World Summit on Nature - Against the dramatic decline of species

Not only is the climate crisis real, global biodiversity is also under serious threat. According to a report by the World Biodiversity Council (IPBES), around ONE MILLION animal and plant species are threatened with extinction worldwide. An incredibly staggering figure. The World Summit on Nature in Montréal, Canada, which has been meeting for two weeks since December 7, faces the incredible challenge of averting this threat. The decline of species and the destruction of our ecosystems and climate change go hand in hand and both have very problematic effects on our human lives.

 

Making peace with nature

In his opening speech at the World Summit for Nature in Montréal, Antònio Guterres had harsh words for our current behavior: "We are waging war against nature" and treating it like our toilet. The "orgy of destruction" must end, he said. "We must take responsibility for the damage we have done and act to put it right," Guterres continued. "Despite the dreams of billionaires deluding themselves, there is no Planet B. We need to fix the world we have."

 

High hopes

Many are hoping for a "Paris moment for species conservation" at the World Summit on Nature in Montréal, Canada, including Elizabeth Maruma Mrema, the head of the UN Convention on Biological Diversity. In 2015, the participants at the UN Climate Change Conference in Paris agreed to limit global warming to 1.5 degrees Celsius compared to pre-industrial times - a major breakthrough for the international community.

 

Difficult negotiations

No agreement has yet been reached on the main issue of protecting 30 percent of the world's land and sea areas by 2030. For comparison: in Germany, only 0.6 percent of the area in the strictest category is protected as national parks.

 

"This small amount of protected land in Germany is nothing compared to countries in the Global South such as Botswana or Tanzania, which protect 20 to 40 percent of their land in national parks," says Matthias Glaubrecht, biodiversity researcher at the Leibniz Institute for the Analysis of Biodiversity Change in Hamburg.

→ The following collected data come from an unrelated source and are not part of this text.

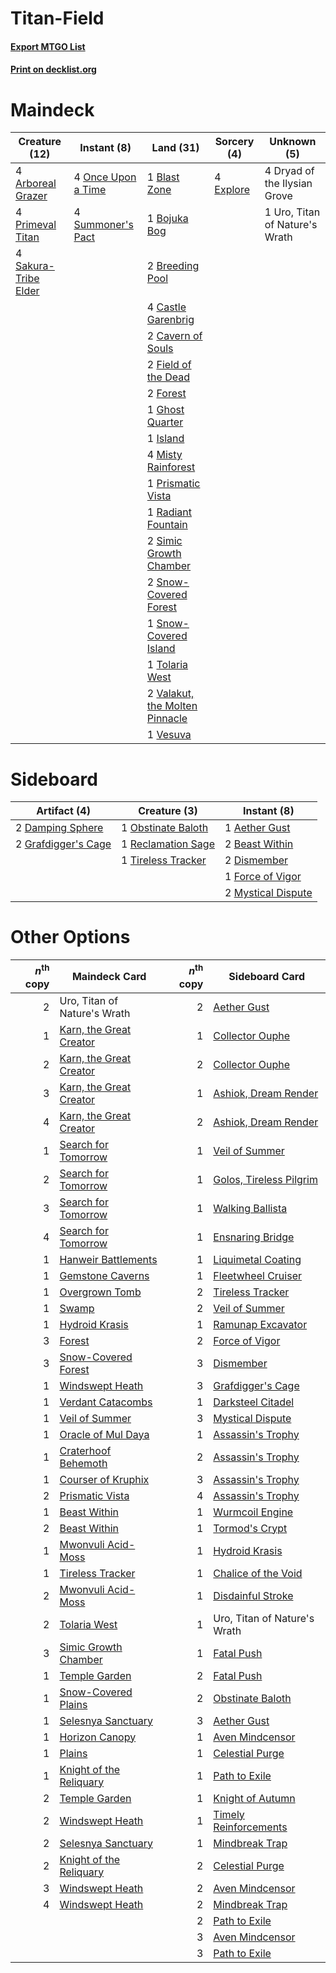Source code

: # Titan-Field

#### [Export MTGO List](../collection/Titan-Field/Titan-Field.txt)
#### [Print on decklist.org](http://decklist.org/?deckmain=4%09Arboreal%20Grazer%0A1%09Blast%20Zone%0A1%09Bojuka%20Bog%0A2%09Breeding%20Pool%0A4%09Castle%20Garenbrig%0A2%09Cavern%20of%20Souls%0A4%09Dryad%20of%20the%20Ilysian%20Grove%0A4%09Explore%0A2%09Field%20of%20the%20Dead%0A2%09Forest%0A1%09Ghost%20Quarter%0A1%09Island%0A4%09Misty%20Rainforest%0A4%09Once%20Upon%20a%20Time%0A4%09Primeval%20Titan%0A1%09Prismatic%20Vista%0A1%09Radiant%20Fountain%0A4%09Sakura-Tribe%20Elder%0A2%09Simic%20Growth%20Chamber%0A2%09Snow-Covered%20Forest%0A1%09Snow-Covered%20Island%0A4%09Summoner's%20Pact%0A1%09Tolaria%20West%0A1%09Uro,%20Titan%20of%20Nature's%20Wrath%0A2%09Valakut,%20the%20Molten%20Pinnacle%0A1%09Vesuva&deckside=1%09Aether%20Gust%0A2%09Beast%20Within%0A2%09Damping%20Sphere%0A2%09Dismember%0A1%09Force%20of%20Vigor%0A2%09Grafdigger's%20Cage%0A2%09Mystical%20Dispute%0A1%09Obstinate%20Baloth%0A1%09Reclamation%20Sage%0A1%09Tireless%20Tracker)
# Maindeck

|                                         Creature (12)                                         |                                         Instant (8)                                         |                                                Land (31)                                                |                                    Sorcery (4)                                     |         Unknown (5)          |
|-----------------------------------------------------------------------------------------------|---------------------------------------------------------------------------------------------|---------------------------------------------------------------------------------------------------------|------------------------------------------------------------------------------------|------------------------------|
|4 [Arboreal Grazer](http://gatherer.wizards.com/Pages/Card/Details.aspx?multiverseid=461076)   |4 [Once Upon a Time](http://gatherer.wizards.com/Pages/Card/Details.aspx?multiverseid=473131)|1 [Blast Zone](http://gatherer.wizards.com/Pages/Card/Details.aspx?multiverseid=461171)                  |4 [Explore](http://gatherer.wizards.com/Pages/Card/Details.aspx?multiverseid=451098)|4 Dryad of the Ilysian Grove  |
|4 [Primeval Titan](http://gatherer.wizards.com/Pages/Card/Details.aspx?multiverseid=438749)    |4 [Summoner's Pact](http://gatherer.wizards.com/Pages/Card/Details.aspx?multiverseid=442178) |1 [Bojuka Bog](http://gatherer.wizards.com/Pages/Card/Details.aspx?multiverseid=376269)                  |                                                                                    |1 Uro, Titan of Nature's Wrath|
|4 [Sakura-Tribe Elder](http://gatherer.wizards.com/Pages/Card/Details.aspx?multiverseid=220582)|                                                                                             |2 [Breeding Pool](http://gatherer.wizards.com/Pages/Card/Details.aspx?multiverseid=97088)                |                                                                                    |                              |
|                                                                                               |                                                                                             |4 [Castle Garenbrig](http://gatherer.wizards.com/Pages/Card/Details.aspx?multiverseid=473202)            |                                                                                    |                              |
|                                                                                               |                                                                                             |2 [Cavern of Souls](http://gatherer.wizards.com/Pages/Card/Details.aspx?multiverseid=278058)             |                                                                                    |                              |
|                                                                                               |                                                                                             |2 [Field of the Dead](http://gatherer.wizards.com/Pages/Card/Details.aspx?multiverseid=467001)           |                                                                                    |                              |
|                                                                                               |                                                                                             |2 [Forest](http://gatherer.wizards.com/Pages/Card/Details.aspx?multiverseid=439860)                      |                                                                                    |                              |
|                                                                                               |                                                                                             |1 [Ghost Quarter](http://gatherer.wizards.com/Pages/Card/Details.aspx?multiverseid=389534)               |                                                                                    |                              |
|                                                                                               |                                                                                             |1 [Island](http://gatherer.wizards.com/Pages/Card/Details.aspx?multiverseid=439857)                      |                                                                                    |                              |
|                                                                                               |                                                                                             |4 [Misty Rainforest](http://gatherer.wizards.com/Pages/Card/Details.aspx?multiverseid=405102)            |                                                                                    |                              |
|                                                                                               |                                                                                             |1 [Prismatic Vista](http://gatherer.wizards.com/Pages/Card/Details.aspx?multiverseid=464193)             |                                                                                    |                              |
|                                                                                               |                                                                                             |1 [Radiant Fountain](http://gatherer.wizards.com/Pages/Card/Details.aspx?multiverseid=438810)            |                                                                                    |                              |
|                                                                                               |                                                                                             |2 [Simic Growth Chamber](http://gatherer.wizards.com/Pages/Card/Details.aspx?multiverseid=405379)        |                                                                                    |                              |
|                                                                                               |                                                                                             |2 [Snow-Covered Forest](http://gatherer.wizards.com/Pages/Card/Details.aspx?multiverseid=121192)         |                                                                                    |                              |
|                                                                                               |                                                                                             |1 [Snow-Covered Island](http://gatherer.wizards.com/Pages/Card/Details.aspx?multiverseid=121130)         |                                                                                    |                              |
|                                                                                               |                                                                                             |1 [Tolaria West](http://gatherer.wizards.com/Pages/Card/Details.aspx?multiverseid=136047)                |                                                                                    |                              |
|                                                                                               |                                                                                             |2 [Valakut, the Molten Pinnacle](http://gatherer.wizards.com/Pages/Card/Details.aspx?multiverseid=190400)|                                                                                    |                              |
|                                                                                               |                                                                                             |1 [Vesuva](http://gatherer.wizards.com/Pages/Card/Details.aspx?multiverseid=113543)                      |                                                                                    |                              |


# Sideboard

|                                         Artifact (4)                                         |                                        Creature (3)                                         |                                         Instant (8)                                         |
|----------------------------------------------------------------------------------------------|---------------------------------------------------------------------------------------------|---------------------------------------------------------------------------------------------|
|2 [Damping Sphere](http://gatherer.wizards.com/Pages/Card/Details.aspx?multiverseid=443101)   |1 [Obstinate Baloth](http://gatherer.wizards.com/Pages/Card/Details.aspx?multiverseid=438745)|1 [Aether Gust](http://gatherer.wizards.com/Pages/Card/Details.aspx?multiverseid=466796)     |
|2 [Grafdigger's Cage](http://gatherer.wizards.com/Pages/Card/Details.aspx?multiverseid=278452)|1 [Reclamation Sage](http://gatherer.wizards.com/Pages/Card/Details.aspx?multiverseid=389651)|2 [Beast Within](http://gatherer.wizards.com/Pages/Card/Details.aspx?multiverseid=446158)    |
|                                                                                              |1 [Tireless Tracker](http://gatherer.wizards.com/Pages/Card/Details.aspx?multiverseid=409997)|2 [Dismember](http://gatherer.wizards.com/Pages/Card/Details.aspx?multiverseid=382182)       |
|                                                                                              |                                                                                             |1 [Force of Vigor](http://gatherer.wizards.com/Pages/Card/Details.aspx?multiverseid=464113)  |
|                                                                                              |                                                                                             |2 [Mystical Dispute](http://gatherer.wizards.com/Pages/Card/Details.aspx?multiverseid=473020)|


# Other Options

|*n*<sup>th</sup> copy|                                          Maindeck Card                                           |*n*<sup>th</sup> copy|                                          Sideboard Card                                          |
|--------------------:|--------------------------------------------------------------------------------------------------|--------------------:|--------------------------------------------------------------------------------------------------|
|                    2|Uro, Titan of Nature's Wrath                                                                      |                    2|[Aether Gust](http://gatherer.wizards.com/Pages/Card/Details.aspx?multiverseid=466796)            |
|                    1|[Karn, the Great Creator](http://gatherer.wizards.com/Pages/Card/Details.aspx?multiverseid=460928)|                    1|[Collector Ouphe](http://gatherer.wizards.com/Pages/Card/Details.aspx?multiverseid=464107)        |
|                    2|[Karn, the Great Creator](http://gatherer.wizards.com/Pages/Card/Details.aspx?multiverseid=460928)|                    2|[Collector Ouphe](http://gatherer.wizards.com/Pages/Card/Details.aspx?multiverseid=464107)        |
|                    3|[Karn, the Great Creator](http://gatherer.wizards.com/Pages/Card/Details.aspx?multiverseid=460928)|                    1|[Ashiok, Dream Render](http://gatherer.wizards.com/Pages/Card/Details.aspx?multiverseid=461155)   |
|                    4|[Karn, the Great Creator](http://gatherer.wizards.com/Pages/Card/Details.aspx?multiverseid=460928)|                    2|[Ashiok, Dream Render](http://gatherer.wizards.com/Pages/Card/Details.aspx?multiverseid=461155)   |
|                    1|[Search for Tomorrow](http://gatherer.wizards.com/Pages/Card/Details.aspx?multiverseid=205408)    |                    1|[Veil of Summer](http://gatherer.wizards.com/Pages/Card/Details.aspx?multiverseid=466952)         |
|                    2|[Search for Tomorrow](http://gatherer.wizards.com/Pages/Card/Details.aspx?multiverseid=205408)    |                    1|[Golos, Tireless Pilgrim](http://gatherer.wizards.com/Pages/Card/Details.aspx?multiverseid=466980)|
|                    3|[Search for Tomorrow](http://gatherer.wizards.com/Pages/Card/Details.aspx?multiverseid=205408)    |                    1|[Walking Ballista](http://gatherer.wizards.com/Pages/Card/Details.aspx?multiverseid=423848)       |
|                    4|[Search for Tomorrow](http://gatherer.wizards.com/Pages/Card/Details.aspx?multiverseid=205408)    |                    1|[Ensnaring Bridge](http://gatherer.wizards.com/Pages/Card/Details.aspx?multiverseid=15866)        |
|                    1|[Hanweir Battlements](http://gatherer.wizards.com/Pages/Card/Details.aspx?multiverseid=414511)    |                    1|[Liquimetal Coating](http://gatherer.wizards.com/Pages/Card/Details.aspx?multiverseid=389578)     |
|                    1|[Gemstone Caverns](http://gatherer.wizards.com/Pages/Card/Details.aspx?multiverseid=122094)       |                    1|[Fleetwheel Cruiser](http://gatherer.wizards.com/Pages/Card/Details.aspx?multiverseid=417787)     |
|                    1|[Overgrown Tomb](http://gatherer.wizards.com/Pages/Card/Details.aspx?multiverseid=405103)         |                    2|[Tireless Tracker](http://gatherer.wizards.com/Pages/Card/Details.aspx?multiverseid=409997)       |
|                    1|[Swamp](http://gatherer.wizards.com/Pages/Card/Details.aspx?multiverseid=439858)                  |                    2|[Veil of Summer](http://gatherer.wizards.com/Pages/Card/Details.aspx?multiverseid=466952)         |
|                    1|[Hydroid Krasis](http://gatherer.wizards.com/Pages/Card/Details.aspx?multiverseid=457327)         |                    1|[Ramunap Excavator](http://gatherer.wizards.com/Pages/Card/Details.aspx?multiverseid=430818)      |
|                    3|[Forest](http://gatherer.wizards.com/Pages/Card/Details.aspx?multiverseid=439860)                 |                    2|[Force of Vigor](http://gatherer.wizards.com/Pages/Card/Details.aspx?multiverseid=464113)         |
|                    3|[Snow-Covered Forest](http://gatherer.wizards.com/Pages/Card/Details.aspx?multiverseid=121192)    |                    3|[Dismember](http://gatherer.wizards.com/Pages/Card/Details.aspx?multiverseid=382182)              |
|                    1|[Windswept Heath](http://gatherer.wizards.com/Pages/Card/Details.aspx?multiverseid=405115)        |                    3|[Grafdigger's Cage](http://gatherer.wizards.com/Pages/Card/Details.aspx?multiverseid=278452)      |
|                    1|[Verdant Catacombs](http://gatherer.wizards.com/Pages/Card/Details.aspx?multiverseid=405113)      |                    1|[Darksteel Citadel](http://gatherer.wizards.com/Pages/Card/Details.aspx?multiverseid=389479)      |
|                    1|[Veil of Summer](http://gatherer.wizards.com/Pages/Card/Details.aspx?multiverseid=466952)         |                    3|[Mystical Dispute](http://gatherer.wizards.com/Pages/Card/Details.aspx?multiverseid=473020)       |
|                    1|[Oracle of Mul Daya](http://gatherer.wizards.com/Pages/Card/Details.aspx?multiverseid=185737)     |                    1|[Assassin's Trophy](http://gatherer.wizards.com/Pages/Card/Details.aspx?multiverseid=452902)      |
|                    1|[Craterhoof Behemoth](http://gatherer.wizards.com/Pages/Card/Details.aspx?multiverseid=240027)    |                    2|[Assassin's Trophy](http://gatherer.wizards.com/Pages/Card/Details.aspx?multiverseid=452902)      |
|                    1|[Courser of Kruphix](http://gatherer.wizards.com/Pages/Card/Details.aspx?multiverseid=442153)     |                    3|[Assassin's Trophy](http://gatherer.wizards.com/Pages/Card/Details.aspx?multiverseid=452902)      |
|                    2|[Prismatic Vista](http://gatherer.wizards.com/Pages/Card/Details.aspx?multiverseid=464193)        |                    4|[Assassin's Trophy](http://gatherer.wizards.com/Pages/Card/Details.aspx?multiverseid=452902)      |
|                    1|[Beast Within](http://gatherer.wizards.com/Pages/Card/Details.aspx?multiverseid=446158)           |                    1|[Wurmcoil Engine](http://gatherer.wizards.com/Pages/Card/Details.aspx?multiverseid=389756)        |
|                    2|[Beast Within](http://gatherer.wizards.com/Pages/Card/Details.aspx?multiverseid=446158)           |                    1|[Tormod's Crypt](http://gatherer.wizards.com/Pages/Card/Details.aspx?multiverseid=389723)         |
|                    1|[Mwonvuli Acid-Moss](http://gatherer.wizards.com/Pages/Card/Details.aspx?multiverseid=118888)     |                    1|[Hydroid Krasis](http://gatherer.wizards.com/Pages/Card/Details.aspx?multiverseid=457327)         |
|                    1|[Tireless Tracker](http://gatherer.wizards.com/Pages/Card/Details.aspx?multiverseid=409997)       |                    1|[Chalice of the Void](http://gatherer.wizards.com/Pages/Card/Details.aspx?multiverseid=442211)    |
|                    2|[Mwonvuli Acid-Moss](http://gatherer.wizards.com/Pages/Card/Details.aspx?multiverseid=118888)     |                    1|[Disdainful Stroke](http://gatherer.wizards.com/Pages/Card/Details.aspx?multiverseid=420705)      |
|                    2|[Tolaria West](http://gatherer.wizards.com/Pages/Card/Details.aspx?multiverseid=136047)           |                    1|Uro, Titan of Nature's Wrath                                                                      |
|                    3|[Simic Growth Chamber](http://gatherer.wizards.com/Pages/Card/Details.aspx?multiverseid=405379)   |                    1|[Fatal Push](http://gatherer.wizards.com/Pages/Card/Details.aspx?multiverseid=423724)             |
|                    1|[Temple Garden](http://gatherer.wizards.com/Pages/Card/Details.aspx?multiverseid=405112)          |                    2|[Fatal Push](http://gatherer.wizards.com/Pages/Card/Details.aspx?multiverseid=423724)             |
|                    1|[Snow-Covered Plains](http://gatherer.wizards.com/Pages/Card/Details.aspx?multiverseid=121267)    |                    2|[Obstinate Baloth](http://gatherer.wizards.com/Pages/Card/Details.aspx?multiverseid=438745)       |
|                    1|[Selesnya Sanctuary](http://gatherer.wizards.com/Pages/Card/Details.aspx?multiverseid=376492)     |                    3|[Aether Gust](http://gatherer.wizards.com/Pages/Card/Details.aspx?multiverseid=466796)            |
|                    1|[Horizon Canopy](http://gatherer.wizards.com/Pages/Card/Details.aspx?multiverseid=409571)         |                    1|[Aven Mindcensor](http://gatherer.wizards.com/Pages/Card/Details.aspx?multiverseid=426707)        |
|                    1|[Plains](http://gatherer.wizards.com/Pages/Card/Details.aspx?multiverseid=439856)                 |                    1|[Celestial Purge](http://gatherer.wizards.com/Pages/Card/Details.aspx?multiverseid=183055)        |
|                    1|[Knight of the Reliquary](http://gatherer.wizards.com/Pages/Card/Details.aspx?multiverseid=189145)|                    1|[Path to Exile](http://gatherer.wizards.com/Pages/Card/Details.aspx?multiverseid=220511)          |
|                    2|[Temple Garden](http://gatherer.wizards.com/Pages/Card/Details.aspx?multiverseid=405112)          |                    1|[Knight of Autumn](http://gatherer.wizards.com/Pages/Card/Details.aspx?multiverseid=452933)       |
|                    2|[Windswept Heath](http://gatherer.wizards.com/Pages/Card/Details.aspx?multiverseid=405115)        |                    1|[Timely Reinforcements](http://gatherer.wizards.com/Pages/Card/Details.aspx?multiverseid=220074)  |
|                    2|[Selesnya Sanctuary](http://gatherer.wizards.com/Pages/Card/Details.aspx?multiverseid=376492)     |                    1|[Mindbreak Trap](http://gatherer.wizards.com/Pages/Card/Details.aspx?multiverseid=197532)         |
|                    2|[Knight of the Reliquary](http://gatherer.wizards.com/Pages/Card/Details.aspx?multiverseid=189145)|                    2|[Celestial Purge](http://gatherer.wizards.com/Pages/Card/Details.aspx?multiverseid=183055)        |
|                    3|[Windswept Heath](http://gatherer.wizards.com/Pages/Card/Details.aspx?multiverseid=405115)        |                    2|[Aven Mindcensor](http://gatherer.wizards.com/Pages/Card/Details.aspx?multiverseid=426707)        |
|                    4|[Windswept Heath](http://gatherer.wizards.com/Pages/Card/Details.aspx?multiverseid=405115)        |                    2|[Mindbreak Trap](http://gatherer.wizards.com/Pages/Card/Details.aspx?multiverseid=197532)         |
|                     |                                                                                                  |                    2|[Path to Exile](http://gatherer.wizards.com/Pages/Card/Details.aspx?multiverseid=220511)          |
|                     |                                                                                                  |                    3|[Aven Mindcensor](http://gatherer.wizards.com/Pages/Card/Details.aspx?multiverseid=426707)        |
|                     |                                                                                                  |                    3|[Path to Exile](http://gatherer.wizards.com/Pages/Card/Details.aspx?multiverseid=220511)          |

"If a country like Germany does not manage to place 30 percent of its land under protection, it should be able to buy its way out, so to speak," Professor Glaubrecht continues.

 

Negotiations on financial support for developing countries to protect biodiversity are proving equally difficult.

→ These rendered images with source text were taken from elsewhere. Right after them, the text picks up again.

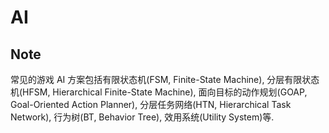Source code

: # AI
## Note
常见的游戏 AI 方案包括有限状态机(FSM, Finite-State Machine), 分层有限状态机(HFSM, Hierarchical Finite-State Machine), 面向目标的动作规划(GOAP, Goal-Oriented Action Planner), 分层任务网络(HTN, Hierarchical Task Network), 行为树(BT, Behavior Tree), 效用系统(Utility System)等.   
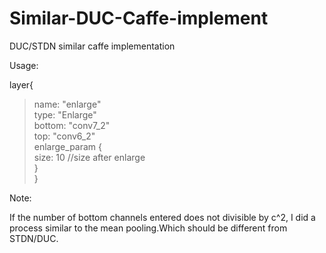 # Similar-DUC-Caffe-implement
DUC/STDN similar caffe implementation 

Usage:

layer{<br>
>name: "enlarge"<br>
  type: "Enlarge"<br>
  bottom: "conv7_2"<br>
  top: "conv6_2"<br>
  enlarge_param {<br>
  size: 10 //size after enlarge<br>
  }<br>
}<br>

Note:

If the number of bottom channels entered does not divisible by c^2, I did a process similar to the mean pooling.Which should be different from STDN/DUC.
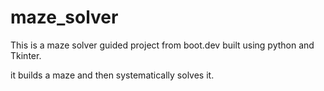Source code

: # maze_solver

This is a maze solver guided project from boot.dev built using python and Tkinter.

it builds a maze and then systematically solves it.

"The sums that flow into environmentally harmful incentives every year are to be reduced by 500 billion US dollars worldwide. This includes subsidies for fossil fuels. According to the draft of the so-called post-2020 goals, 200 billion US dollars are to be allocated to nature conservation each year instead," writes the science media center.

 

According to the FAZ, the dispute between North and South over so-called "biopiracy", i.e. the private use of genetic data from DNA, but also details on proteins or RNA, which has been smouldering for years, could become a major obstacle to the World Summit on Nature. This genetic data not only contains valuable information for research, but is also extremely valuable for the pharmaceutical and chemical industries in particular.

 

Interim results after one week

Many observers warned that the summit would fail, but this seems to have been averted. Chief negotiator Basile van Havre now expressed his confidence in the prospects of success of what is probably the most important species protection treaty of the decade. Following important progress in recent days, there are no longer any countries that want to block an agreement, he said, expressing his relief.

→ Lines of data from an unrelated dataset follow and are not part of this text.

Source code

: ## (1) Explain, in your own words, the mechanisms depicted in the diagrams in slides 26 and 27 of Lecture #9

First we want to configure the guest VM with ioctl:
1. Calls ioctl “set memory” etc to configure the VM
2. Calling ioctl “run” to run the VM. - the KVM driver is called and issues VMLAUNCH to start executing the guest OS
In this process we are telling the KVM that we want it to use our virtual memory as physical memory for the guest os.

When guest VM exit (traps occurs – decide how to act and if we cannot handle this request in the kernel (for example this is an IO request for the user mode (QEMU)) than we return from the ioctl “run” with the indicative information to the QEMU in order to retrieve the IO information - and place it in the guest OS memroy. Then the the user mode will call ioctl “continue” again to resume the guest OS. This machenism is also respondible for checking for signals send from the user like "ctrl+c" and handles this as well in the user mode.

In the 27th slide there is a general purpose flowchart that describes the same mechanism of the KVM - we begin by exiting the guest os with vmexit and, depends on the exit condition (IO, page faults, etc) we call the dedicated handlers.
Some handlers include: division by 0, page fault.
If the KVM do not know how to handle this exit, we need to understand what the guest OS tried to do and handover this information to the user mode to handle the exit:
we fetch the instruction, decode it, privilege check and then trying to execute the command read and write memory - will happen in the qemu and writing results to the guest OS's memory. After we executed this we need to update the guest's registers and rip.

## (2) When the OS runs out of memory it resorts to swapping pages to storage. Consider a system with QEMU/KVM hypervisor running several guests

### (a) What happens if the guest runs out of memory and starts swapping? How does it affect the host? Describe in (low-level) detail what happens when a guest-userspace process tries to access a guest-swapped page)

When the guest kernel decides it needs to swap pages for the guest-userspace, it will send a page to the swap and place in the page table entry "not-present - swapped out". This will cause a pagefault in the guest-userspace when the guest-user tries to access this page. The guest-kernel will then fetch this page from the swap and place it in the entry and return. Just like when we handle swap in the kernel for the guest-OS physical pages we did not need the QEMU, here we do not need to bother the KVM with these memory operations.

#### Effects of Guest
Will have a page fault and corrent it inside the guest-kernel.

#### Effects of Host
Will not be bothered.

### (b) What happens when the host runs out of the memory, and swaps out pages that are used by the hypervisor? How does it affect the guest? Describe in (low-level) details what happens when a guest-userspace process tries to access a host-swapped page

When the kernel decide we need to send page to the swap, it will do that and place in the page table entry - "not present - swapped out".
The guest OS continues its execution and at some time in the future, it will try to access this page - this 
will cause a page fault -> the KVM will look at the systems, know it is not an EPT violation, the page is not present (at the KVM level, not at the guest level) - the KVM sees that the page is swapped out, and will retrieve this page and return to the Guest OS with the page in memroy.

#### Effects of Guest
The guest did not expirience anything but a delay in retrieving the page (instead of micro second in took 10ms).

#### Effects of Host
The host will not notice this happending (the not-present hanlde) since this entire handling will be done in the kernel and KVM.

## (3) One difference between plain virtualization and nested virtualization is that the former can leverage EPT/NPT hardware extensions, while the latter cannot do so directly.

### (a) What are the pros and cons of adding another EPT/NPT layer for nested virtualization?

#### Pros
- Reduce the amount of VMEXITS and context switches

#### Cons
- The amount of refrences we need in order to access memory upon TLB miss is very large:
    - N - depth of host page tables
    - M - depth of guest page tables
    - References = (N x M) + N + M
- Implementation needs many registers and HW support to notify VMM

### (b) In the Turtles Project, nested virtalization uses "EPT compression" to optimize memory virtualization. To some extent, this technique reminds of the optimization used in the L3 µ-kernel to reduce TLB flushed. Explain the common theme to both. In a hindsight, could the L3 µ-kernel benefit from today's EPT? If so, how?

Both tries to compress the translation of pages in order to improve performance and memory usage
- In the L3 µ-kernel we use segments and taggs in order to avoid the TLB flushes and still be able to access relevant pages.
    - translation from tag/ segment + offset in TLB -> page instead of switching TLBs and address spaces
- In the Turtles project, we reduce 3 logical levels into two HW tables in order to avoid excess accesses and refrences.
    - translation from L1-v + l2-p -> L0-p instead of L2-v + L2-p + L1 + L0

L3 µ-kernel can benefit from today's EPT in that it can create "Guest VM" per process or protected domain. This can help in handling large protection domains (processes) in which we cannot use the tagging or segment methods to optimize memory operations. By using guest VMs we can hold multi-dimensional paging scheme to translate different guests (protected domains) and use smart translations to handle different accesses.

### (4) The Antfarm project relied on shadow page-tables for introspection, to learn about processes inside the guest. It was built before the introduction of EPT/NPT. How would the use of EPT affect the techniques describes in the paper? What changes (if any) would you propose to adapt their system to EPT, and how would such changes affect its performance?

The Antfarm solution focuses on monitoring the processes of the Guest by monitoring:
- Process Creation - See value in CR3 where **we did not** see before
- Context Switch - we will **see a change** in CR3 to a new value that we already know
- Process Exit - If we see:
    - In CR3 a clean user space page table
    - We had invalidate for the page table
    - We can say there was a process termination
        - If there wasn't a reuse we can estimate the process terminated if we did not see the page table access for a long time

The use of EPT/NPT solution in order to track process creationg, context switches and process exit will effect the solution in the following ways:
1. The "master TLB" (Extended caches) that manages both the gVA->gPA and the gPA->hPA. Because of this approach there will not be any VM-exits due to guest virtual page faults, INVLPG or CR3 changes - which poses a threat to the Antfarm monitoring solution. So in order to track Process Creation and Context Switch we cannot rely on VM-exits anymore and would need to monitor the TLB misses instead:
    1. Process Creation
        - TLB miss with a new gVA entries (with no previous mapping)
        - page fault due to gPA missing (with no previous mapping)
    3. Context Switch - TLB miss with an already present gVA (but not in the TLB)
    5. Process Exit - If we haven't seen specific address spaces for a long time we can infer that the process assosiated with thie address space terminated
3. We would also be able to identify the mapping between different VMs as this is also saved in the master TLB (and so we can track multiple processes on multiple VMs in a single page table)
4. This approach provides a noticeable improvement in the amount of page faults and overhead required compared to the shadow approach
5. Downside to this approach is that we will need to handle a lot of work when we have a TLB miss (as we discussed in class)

The adoption of a new global species conservation agreement requires unanimity, i.e. the agreement of representatives of almost all of humanity.

"There is so much support for the 30×30 target that I doubt it will not be adopted or reduced in scale," says van Havre, who is usually cautious with predictions, about the key element of placing 30 percent of global land under protection by 2030.

 

"We cannot go home with an unambitious agreement that does not clearly state the objectives and implementation and monitoring mechanisms ," said Inka Gnittke, head of the German delegation.

 

However, it remains to be seen how ambitious the final version of the agreement will be.